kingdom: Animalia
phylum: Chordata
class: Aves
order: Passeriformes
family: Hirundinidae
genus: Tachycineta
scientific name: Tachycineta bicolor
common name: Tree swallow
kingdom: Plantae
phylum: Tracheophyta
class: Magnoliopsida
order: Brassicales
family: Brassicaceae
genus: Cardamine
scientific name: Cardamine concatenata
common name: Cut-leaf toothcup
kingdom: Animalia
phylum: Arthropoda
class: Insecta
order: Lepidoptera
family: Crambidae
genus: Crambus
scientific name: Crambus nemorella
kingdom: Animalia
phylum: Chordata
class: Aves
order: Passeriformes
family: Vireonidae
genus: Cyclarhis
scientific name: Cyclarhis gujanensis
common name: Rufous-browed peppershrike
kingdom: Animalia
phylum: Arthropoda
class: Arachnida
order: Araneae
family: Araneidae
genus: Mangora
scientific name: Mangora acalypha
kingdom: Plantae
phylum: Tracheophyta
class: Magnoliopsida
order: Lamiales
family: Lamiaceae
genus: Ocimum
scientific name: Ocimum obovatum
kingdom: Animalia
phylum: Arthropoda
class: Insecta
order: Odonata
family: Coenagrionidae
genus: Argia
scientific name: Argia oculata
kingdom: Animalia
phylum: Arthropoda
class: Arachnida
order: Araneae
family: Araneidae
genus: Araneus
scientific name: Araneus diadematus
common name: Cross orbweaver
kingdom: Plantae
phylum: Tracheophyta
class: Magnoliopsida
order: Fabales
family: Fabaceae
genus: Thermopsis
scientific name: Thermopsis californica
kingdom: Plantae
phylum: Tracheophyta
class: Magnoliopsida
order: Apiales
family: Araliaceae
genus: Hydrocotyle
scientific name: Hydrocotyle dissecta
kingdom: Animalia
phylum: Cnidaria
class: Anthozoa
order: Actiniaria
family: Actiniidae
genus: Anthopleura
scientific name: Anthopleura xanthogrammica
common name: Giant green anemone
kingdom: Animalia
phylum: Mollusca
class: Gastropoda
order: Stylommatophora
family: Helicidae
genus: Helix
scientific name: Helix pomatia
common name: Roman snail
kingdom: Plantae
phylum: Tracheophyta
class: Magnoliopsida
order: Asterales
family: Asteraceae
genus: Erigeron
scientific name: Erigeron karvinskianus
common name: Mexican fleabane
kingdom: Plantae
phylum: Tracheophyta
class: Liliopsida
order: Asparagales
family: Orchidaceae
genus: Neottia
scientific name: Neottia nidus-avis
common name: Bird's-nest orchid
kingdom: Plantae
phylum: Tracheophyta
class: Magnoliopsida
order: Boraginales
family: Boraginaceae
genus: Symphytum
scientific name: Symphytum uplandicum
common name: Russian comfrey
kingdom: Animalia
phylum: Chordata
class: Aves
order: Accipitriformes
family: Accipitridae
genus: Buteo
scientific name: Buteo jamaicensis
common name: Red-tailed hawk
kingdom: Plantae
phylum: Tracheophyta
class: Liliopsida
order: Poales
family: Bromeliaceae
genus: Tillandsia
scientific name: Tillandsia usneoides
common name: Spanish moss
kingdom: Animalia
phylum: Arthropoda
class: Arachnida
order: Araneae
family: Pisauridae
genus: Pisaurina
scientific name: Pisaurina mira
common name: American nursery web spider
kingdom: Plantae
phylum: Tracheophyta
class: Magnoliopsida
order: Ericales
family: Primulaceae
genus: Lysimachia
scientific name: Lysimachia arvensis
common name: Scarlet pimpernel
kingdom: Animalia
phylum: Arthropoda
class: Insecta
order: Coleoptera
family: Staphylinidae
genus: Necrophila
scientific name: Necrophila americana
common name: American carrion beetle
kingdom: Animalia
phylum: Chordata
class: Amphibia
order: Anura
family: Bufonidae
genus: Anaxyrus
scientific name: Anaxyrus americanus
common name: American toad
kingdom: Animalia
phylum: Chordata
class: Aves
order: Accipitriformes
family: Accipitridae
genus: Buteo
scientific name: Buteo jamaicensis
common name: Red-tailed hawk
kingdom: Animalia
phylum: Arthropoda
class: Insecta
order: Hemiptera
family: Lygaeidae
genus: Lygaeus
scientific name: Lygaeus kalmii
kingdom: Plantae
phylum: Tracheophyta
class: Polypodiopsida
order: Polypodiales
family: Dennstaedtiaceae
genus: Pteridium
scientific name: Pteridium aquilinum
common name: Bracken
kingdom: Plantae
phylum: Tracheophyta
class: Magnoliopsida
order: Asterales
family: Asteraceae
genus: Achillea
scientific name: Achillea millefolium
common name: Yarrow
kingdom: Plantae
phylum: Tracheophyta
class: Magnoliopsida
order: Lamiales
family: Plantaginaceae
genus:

§ **The task**:
Copy all of the data above line for line, keeping every name and spelling unchanged.

§ **Answer to the problem**:
kingdom: Animalia
phylum: Chordata
class: Aves
order: Passeriformes
family: Hirundinidae
genus: Tachycineta
scientific name: Tachycineta bicolor
common name: Tree swallow
kingdom: Plantae
phylum: Tracheophyta
class: Magnoliopsida
order: Brassicales
family: Brassicaceae
genus: Cardamine
scientific name: Cardamine concatenata
common name: Cut-leaf toothcup
kingdom: Animalia
phylum: Arthropoda
class: Insecta
order: Lepidoptera
family: Crambidae
genus: Crambus
scientific name: Crambus nemorella
kingdom: Animalia
phylum: Chordata
class: Aves
order: Passeriformes
family: Vireonidae
genus: Cyclarhis
scientific name: Cyclarhis gujanensis
common name: Rufous-browed peppershrike
kingdom: Animalia
phylum: Arthropoda
class: Arachnida
order: Araneae
family: Araneidae
genus: Mangora
scientific name: Mangora acalypha
kingdom: Plantae
phylum: Tracheophyta
class: Magnoliopsida
order: Lamiales
family: Lamiaceae
genus: Ocimum
scientific name: Ocimum obovatum
kingdom: Animalia
phylum: Arthropoda
class: Insecta
order: Odonata
family: Coenagrionidae
genus: Argia
scientific name: Argia oculata
kingdom: Animalia
phylum: Arthropoda
class: Arachnida
order: Araneae
family: Araneidae
genus: Araneus
scientific name: Araneus diadematus
common name: Cross orbweaver
kingdom: Plantae
phylum: Tracheophyta
class: Magnoliopsida
order: Fabales
family: Fabaceae
genus: Thermopsis
scientific name: Thermopsis californica
kingdom: Plantae
phylum: Tracheophyta
class: Magnoliopsida
order: Apiales
family: Araliaceae
genus: Hydrocotyle
scientific name: Hydrocotyle dissecta
kingdom: Animalia
phylum: Cnidaria
class: Anthozoa
order: Actiniaria
family: Actiniidae
genus: Anthopleura
scientific name: Anthopleura xanthogrammica
common name: Giant green anemone
kingdom: Animalia
phylum: Mollusca
class: Gastropoda
order: Stylommatophora
family: Helicidae
genus: Helix
scientific name: Helix pomatia
common name: Roman snail
kingdom: Plantae
phylum: Tracheophyta
class: Magnoliopsida
order: Asterales
family: Asteraceae
genus: Erigeron
scientific name: Erigeron karvinskianus
common name: Mexican fleabane
kingdom: Plantae
phylum: Tracheophyta
class: Liliopsida
order: Asparagales
family: Orchidaceae
genus: Neottia
scientific name: Neottia nidus-avis
common name: Bird's-nest orchid
kingdom: Plantae
phylum: Tracheophyta
class: Magnoliopsida
order: Boraginales
family: Boraginaceae
genus: Symphytum
scientific name: Symphytum uplandicum
common name: Russian comfrey
kingdom: Animalia
phylum: Chordata
class: Aves
order: Accipitriformes
family: Accipitridae
genus: Buteo
scientific name: Buteo jamaicensis
common name: Red-tailed hawk
kingdom: Plantae
phylum: Tracheophyta
class: Liliopsida
order: Poales
family: Bromeliaceae
genus: Tillandsia
scientific name: Tillandsia usneoides
common name: Spanish moss
kingdom: Animalia
phylum: Arthropoda
class: Arachnida
order: Araneae
family: Pisauridae
genus: Pisaurina
scientific name: Pisaurina mira
common name: American nursery web spider
kingdom: Plantae
phylum: Tracheophyta
class: Magnoliopsida
order: Ericales
family: Primulaceae
genus: Lysimachia
scientific name: Lysimachia arvensis
common name: Scarlet pimpernel
kingdom: Animalia
phylum: Arthropoda
class: Insecta
order: Coleoptera
family: Staphylinidae
genus: Necrophila
scientific name: Necrophila americana
common name: American carrion beetle
kingdom: Animalia
phylum: Chordata
class: Amphibia
order: Anura
family: Bufonidae
genus: Anaxyrus
scientific name: Anaxyrus americanus
common name: American toad
kingdom: Animalia
phylum: Chordata
class: Aves
order: Accipitriformes
family: Accipitridae
genus: Buteo
scientific name: Buteo jamaicensis
common name: Red-tailed hawk
kingdom: Animalia
phylum: Arthropoda
class: Insecta
order: Hemiptera
family: Lygaeidae
genus: Lygaeus
scientific name: Lygaeus kalmii
kingdom: Plantae
phylum: Tracheophyta
class: Polypodiopsida
order: Polypodiales
family: Dennstaedtiaceae
genus: Pteridium
scientific name: Pteridium aquilinum
common name: Bracken
kingdom: Plantae
phylum: Tracheophyta
class: Magnoliopsida
order: Asterales
family: Asteraceae
genus: Achillea
scientific name: Achillea millefolium
common name: Yarrow
kingdom: Plantae
phylum: Tracheophyta
class: Magnoliopsida
order: Lamiales
family: Plantaginaceae
genus:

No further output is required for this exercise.